▶ _Tareas_
1. Explique en una a tres oraciones con qué objetivo, según el texto sobre la firma digital cualificada, dispuso el Gobierno dominicano su uso para aprobar órdenes de pago.
2. Prolongue el texto sobre la firma digital cualificada a partir de la última oración de su párrafo final.

▶ _Texto proporcionado_
- - -
En un paso clave hacia la modernización administrativa, el Gobierno dominicano dispuso la implementación de la firma digital cualificada para la aprobación de órdenes de pago, con el objetivo de reducir tiempos de procesamiento y optimizar la gestión financiera en las instituciones públicas.
La medida permitirá que las autorizaciones se realicen a través del Sistema de Información de la Gestión Financiera (SIGEF) y sean validadas mediante el Gestor de Firma Gubernamental (FIRMAGOB), fortaleciendo así la eficiencia operativa y la trazabilidad de los procesos. La iniciativa se sustenta en la Ley 126-02 sobre Comercio Electrónico, Documentos y Firmas Digitales, que reconoce la firma digital como un mecanismo seguro para garantizar la integridad y autenticidad de documentos electrónicos.
Para formalizar su puesta en marcha, firmaron una resolución conjunta el ministro de Hacienda y Economía, Magín Díaz; el ministro de Administración Pública, Sigmund Freund; el contralor general de la República, Geraldo Espinosa; y el tesorero nacional, Luis Delgado. Durante el acto, Díaz destacó que esta disposición forma parte de los esfuerzos por avanzar hacia una gestión pública más eficiente, transparente y alineada con la estrategia de “burocracia cero” impulsada por el presidente Luis Abinader.
Desde el Ministerio de Administración Pública, Freund subrayó que la resolución permitirá agilizar trámites de forma segura, contribuyendo a elevar la competitividad del país y consolidar un modelo de Estado moderno basado en la simplificación de procesos.
La implementación se realizará de manera progresiva, conforme a un cronograma definido por las autoridades, en coordinación con entidades como la Contraloría General de la República y la Oficina Gubernamental de Tecnologías de la Información y Comunicación (OGTIC). Su aplicación será obligatoria para instituciones del Gobierno Central, entidades descentralizadas y organismos que operan bajo el SIGEF.
- - -
▶ _Extractos del listado_

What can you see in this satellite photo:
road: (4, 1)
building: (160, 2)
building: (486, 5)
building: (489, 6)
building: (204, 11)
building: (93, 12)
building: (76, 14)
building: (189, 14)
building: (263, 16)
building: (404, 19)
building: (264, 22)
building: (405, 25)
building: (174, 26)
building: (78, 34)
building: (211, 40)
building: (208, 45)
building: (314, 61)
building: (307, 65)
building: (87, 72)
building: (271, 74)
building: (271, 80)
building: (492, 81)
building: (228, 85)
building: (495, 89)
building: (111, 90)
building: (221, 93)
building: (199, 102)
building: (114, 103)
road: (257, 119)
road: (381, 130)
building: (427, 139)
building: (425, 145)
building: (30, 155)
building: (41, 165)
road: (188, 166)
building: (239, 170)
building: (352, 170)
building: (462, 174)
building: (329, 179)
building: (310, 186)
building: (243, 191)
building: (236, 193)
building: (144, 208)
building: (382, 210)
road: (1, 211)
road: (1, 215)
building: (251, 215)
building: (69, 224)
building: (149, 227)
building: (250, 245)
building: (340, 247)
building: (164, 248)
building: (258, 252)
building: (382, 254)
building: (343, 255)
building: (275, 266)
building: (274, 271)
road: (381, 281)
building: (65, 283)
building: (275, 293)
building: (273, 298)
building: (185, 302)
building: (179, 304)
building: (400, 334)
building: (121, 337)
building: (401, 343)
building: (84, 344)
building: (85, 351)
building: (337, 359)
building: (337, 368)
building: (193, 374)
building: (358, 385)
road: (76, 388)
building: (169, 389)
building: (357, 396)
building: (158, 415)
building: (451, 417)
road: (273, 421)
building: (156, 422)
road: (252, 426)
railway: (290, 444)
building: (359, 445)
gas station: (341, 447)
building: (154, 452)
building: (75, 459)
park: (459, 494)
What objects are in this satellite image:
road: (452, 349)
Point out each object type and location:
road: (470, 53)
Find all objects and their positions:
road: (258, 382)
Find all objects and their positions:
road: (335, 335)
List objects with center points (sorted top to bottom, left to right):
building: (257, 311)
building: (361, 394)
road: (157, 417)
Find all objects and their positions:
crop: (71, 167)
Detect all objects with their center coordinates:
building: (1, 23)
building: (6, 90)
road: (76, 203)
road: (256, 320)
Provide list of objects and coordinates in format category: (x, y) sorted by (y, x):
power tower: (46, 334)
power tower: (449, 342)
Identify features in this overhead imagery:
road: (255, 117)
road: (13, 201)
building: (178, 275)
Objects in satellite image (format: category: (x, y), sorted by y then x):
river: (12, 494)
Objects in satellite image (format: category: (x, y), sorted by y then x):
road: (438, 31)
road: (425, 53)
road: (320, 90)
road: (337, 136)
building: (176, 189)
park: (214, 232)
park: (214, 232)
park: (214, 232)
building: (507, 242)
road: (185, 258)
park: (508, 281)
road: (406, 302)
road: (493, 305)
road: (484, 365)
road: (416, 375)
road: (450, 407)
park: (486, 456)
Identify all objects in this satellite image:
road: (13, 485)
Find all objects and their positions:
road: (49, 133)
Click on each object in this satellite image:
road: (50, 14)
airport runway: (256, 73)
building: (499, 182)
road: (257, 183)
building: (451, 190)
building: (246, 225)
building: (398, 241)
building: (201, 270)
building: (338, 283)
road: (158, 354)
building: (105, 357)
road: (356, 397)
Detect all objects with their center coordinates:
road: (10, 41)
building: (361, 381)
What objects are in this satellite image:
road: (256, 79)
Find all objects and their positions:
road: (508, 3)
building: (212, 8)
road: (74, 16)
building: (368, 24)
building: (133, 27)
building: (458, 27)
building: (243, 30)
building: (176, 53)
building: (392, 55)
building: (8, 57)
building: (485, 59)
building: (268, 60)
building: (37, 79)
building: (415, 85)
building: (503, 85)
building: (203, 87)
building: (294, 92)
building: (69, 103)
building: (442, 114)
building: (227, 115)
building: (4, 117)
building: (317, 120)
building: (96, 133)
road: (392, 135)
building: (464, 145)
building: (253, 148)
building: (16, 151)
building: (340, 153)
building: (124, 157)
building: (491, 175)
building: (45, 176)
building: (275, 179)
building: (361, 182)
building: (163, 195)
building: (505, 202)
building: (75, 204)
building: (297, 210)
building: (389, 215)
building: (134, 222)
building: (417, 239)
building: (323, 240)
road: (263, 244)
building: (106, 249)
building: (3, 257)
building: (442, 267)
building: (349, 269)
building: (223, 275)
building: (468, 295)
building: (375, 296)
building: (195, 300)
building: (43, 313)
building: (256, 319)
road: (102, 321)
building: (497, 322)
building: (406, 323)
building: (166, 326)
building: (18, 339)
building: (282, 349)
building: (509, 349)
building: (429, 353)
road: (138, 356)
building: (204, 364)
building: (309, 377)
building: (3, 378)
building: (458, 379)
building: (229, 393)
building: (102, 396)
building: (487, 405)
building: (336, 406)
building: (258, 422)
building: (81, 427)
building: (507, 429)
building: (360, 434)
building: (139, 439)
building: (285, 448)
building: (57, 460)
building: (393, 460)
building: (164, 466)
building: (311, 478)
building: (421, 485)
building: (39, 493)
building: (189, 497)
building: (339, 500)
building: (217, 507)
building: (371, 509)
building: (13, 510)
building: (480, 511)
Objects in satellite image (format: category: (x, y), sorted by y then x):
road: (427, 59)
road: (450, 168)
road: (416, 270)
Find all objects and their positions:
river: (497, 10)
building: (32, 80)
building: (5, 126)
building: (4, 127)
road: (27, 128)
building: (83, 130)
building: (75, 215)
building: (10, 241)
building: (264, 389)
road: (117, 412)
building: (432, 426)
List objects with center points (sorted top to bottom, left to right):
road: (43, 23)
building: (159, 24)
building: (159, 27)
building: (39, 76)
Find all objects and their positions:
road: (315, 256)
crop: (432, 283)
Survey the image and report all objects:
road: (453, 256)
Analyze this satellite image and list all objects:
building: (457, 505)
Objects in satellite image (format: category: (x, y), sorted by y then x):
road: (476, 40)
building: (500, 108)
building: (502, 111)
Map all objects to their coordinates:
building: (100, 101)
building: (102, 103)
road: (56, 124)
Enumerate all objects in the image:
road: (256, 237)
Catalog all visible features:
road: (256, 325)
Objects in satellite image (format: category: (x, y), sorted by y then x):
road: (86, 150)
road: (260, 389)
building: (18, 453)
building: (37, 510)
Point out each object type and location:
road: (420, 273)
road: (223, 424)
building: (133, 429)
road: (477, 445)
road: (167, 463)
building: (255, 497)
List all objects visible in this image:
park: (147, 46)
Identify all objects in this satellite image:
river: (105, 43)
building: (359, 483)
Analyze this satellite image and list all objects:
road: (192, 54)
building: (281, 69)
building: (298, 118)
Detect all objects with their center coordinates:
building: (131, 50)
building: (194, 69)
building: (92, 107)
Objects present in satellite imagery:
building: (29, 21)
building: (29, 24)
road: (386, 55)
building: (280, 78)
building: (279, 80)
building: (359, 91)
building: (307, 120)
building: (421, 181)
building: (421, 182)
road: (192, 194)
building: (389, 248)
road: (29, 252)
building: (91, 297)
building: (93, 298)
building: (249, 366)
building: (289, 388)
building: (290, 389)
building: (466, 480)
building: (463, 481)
- - -
▶ _Resultados esperados_
1. El Gobierno dominicano dispuso el uso de la firma digital cualificada para aprobar órdenes de pago con el objetivo de reducir los tiempos de procesamiento. También busca optimizar la gestión financiera en las instituciones públicas.

2.
Con esta transformación, la Contraloría utilizará expedientes electrónicos y documentos firmados digitalmente como base para sus procesos de fiscalización y control interno, lo que permitirá una mayor eficiencia en la ejecución de pagos por parte de la Tesorería Nacional.
Además, las instituciones deberán reportar indicadores clave como tiempos de procesamiento, incidencias operativas y volumen de órdenes gestionadas digitalmente, con el fin de garantizar la mejora continua, la transparencia y la trazabilidad del sistema.
El SIGEF, como plataforma central de gestión financiera del Estado, juega un rol estratégico en este proceso, al integrar los registros presupuestarios, contables y de tesorería en operaciones vinculadas a nómina, adquisiciones, obras e ingresos.
Con la adopción de la firma digital, el Gobierno avanza hacia una administración más ágil y eficiente, donde la tecnología se convierte en aliada para fortalecer la transparencia, optimizar recursos y mejorar la experiencia de los ciudadanos en su interacción con el Estado.